While one anticipates that the deliberations of the COI will be taken up, substantially, with the conditions of service of teachers, this newspaper believes that it would be an error not to place a considerable measure of weight on the role of parents as a stakeholder in the education process. It is a matter on which this newspaper has commented in our editorial columns from time to time. Current and critical challenges in the education system point unerringly to the need for a much greater measure of parental influence as stakeholders in education. Indeed, we believe that a case can be made for the argument that some of the more challenging problems facing the education system (particularly those pertaining to the vexed issue of discipline in schools) can be tackled far more coherently and to greater effect if more formal mechanisms for parental involvement are instituted.
If the process is to be confined to the period for which it is intended to last it is important that it be managed efficiently. Chairmanship of such a weighty COI demands, at the start, a conceptual appreciation of the anticipated outcomes. In the case of the Public Service Commission of Inquiry an argument can be made for suggesting that the proceedings were reflective of an excessive tolerance of some witnesses. What was clear in some instances was that some witnesses appeared before the Commission with an excessively broad interpretation of its mandate, holding forth on issues that were nowhere to be found in the Terms of Reference. This current Inquiry must avoid such generous gestures lest, administratively, it loses its way altogether.
In that context a clear prior conceptual appreciation of the anticipated outcomes of the COI would enable a coherent continuous assessment of the evidence as it is tendered so that by time that aspect of the process comes to an end there would have already been established an understanding of both the form and content of the reporting component of the exercise.

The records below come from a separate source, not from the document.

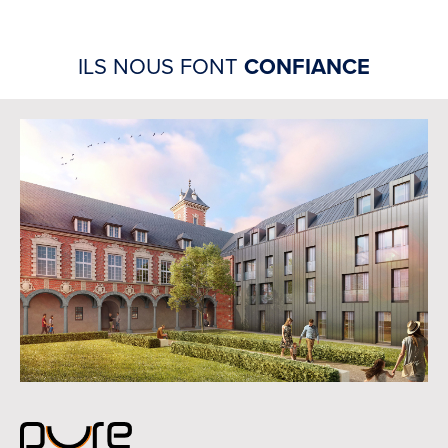
ILS NOUS FONT
CONFIANCE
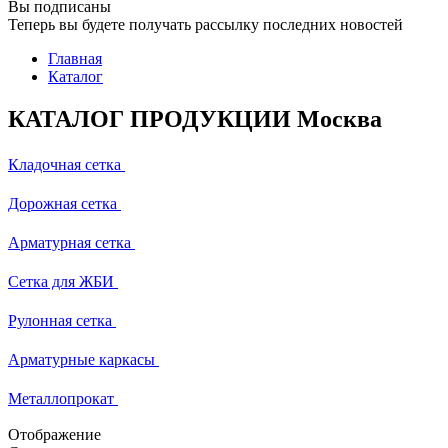
Вы подписаны
Теперь вы будете получать рассылку последних новостей
Главная
Каталог
КАТАЛОГ ПРОДУКЦИИ Москва
Кладочная сетка
Дорожная сетка
Арматурная сетка
Сетка для ЖБИ
Рулонная сетка
Арматурные каркасы
Металлопрокат
Отображение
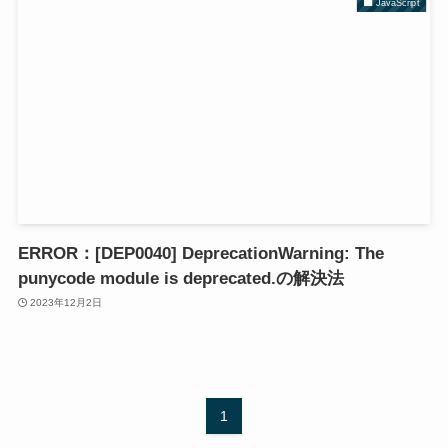
JavaScript
ERROR：[DEP0040] DeprecationWarning: The
punycode module is deprecated.の解決法
2023年12月2日
1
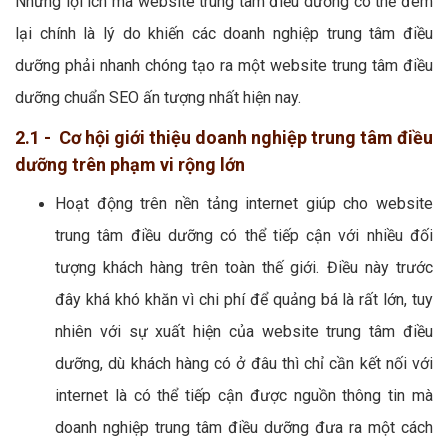
Những lợi ích mà website trung tâm điều dưỡng có thể đem
lại chính là lý do khiến các doanh nghiệp trung tâm điều
dưỡng phải nhanh chóng tạo ra một website trung tâm điều
dưỡng chuẩn SEO ấn tượng nhất hiện nay.
2.1 - Cơ hội giới thiệu doanh nghiệp trung tâm điều
dưỡng trên phạm vi rộng lớn
Hoạt động trên nền tảng internet giúp cho website
trung tâm điều dưỡng có thể tiếp cận với nhiều đối
tượng khách hàng trên toàn thế giới. Điều này trước
đây khá khó khăn vì chi phí để quảng bá là rất lớn, tuy
nhiên với sự xuất hiện của website trung tâm điều
dưỡng, dù khách hàng có ở đâu thì chỉ cần kết nối với
internet là có thể tiếp cận được nguồn thông tin mà
doanh nghiệp trung tâm điều dưỡng đưa ra một cách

It is apposite to mention that some measure of duplication of evidence may well occur at the level of the education COI since many education-related issues were ventilated – some in considerable detail – during the Public Service Commission of Inquiry. Several of those submissions will doubtless prove instructive in the proceedings of the education COI – the one that comes readily to mind is the joint submission by Mark Lyte and Coretta McDonald, the President and General Secretary, respectively, of the Guyana Teachers Union. Their submission to the Public Service COI covered ground that will, in all likelihood, be gone over during the current education COI and it would do the commissioners a world of good to secure access to their submission since it should appreciably aid their current labours.

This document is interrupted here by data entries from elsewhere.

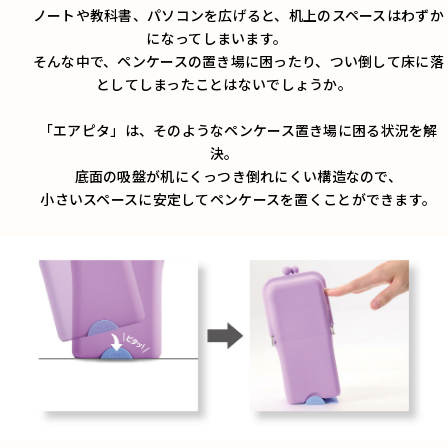
ノートや教科書、パソコンを広げると、机上のスペースはわずか
になってしまいます。
そんな中で、ペンケースの置き場に困ったり、つい倒して床に落
としてしまったことはないでしょうか。
「エアピタ」は、そのようなペンケース置き場に困る状況を解
決。
底面の吸盤が机にくっつき倒れにくい構造なので、
小さいスペースに安定してペンケースを置くことができます。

What perhaps remains to be said is that we believe that the commencement of the most recent COI will raise hopes of wide-ranging reform in the education system in much the same way as hopes would appear to have been raised in the Public Service so that the more thoroughly this Commission does its work and the more that the outcomes reflect strong recommendations for reform akin to the sentiments expressed by the Minister of Education, the better off our education system is likely to be.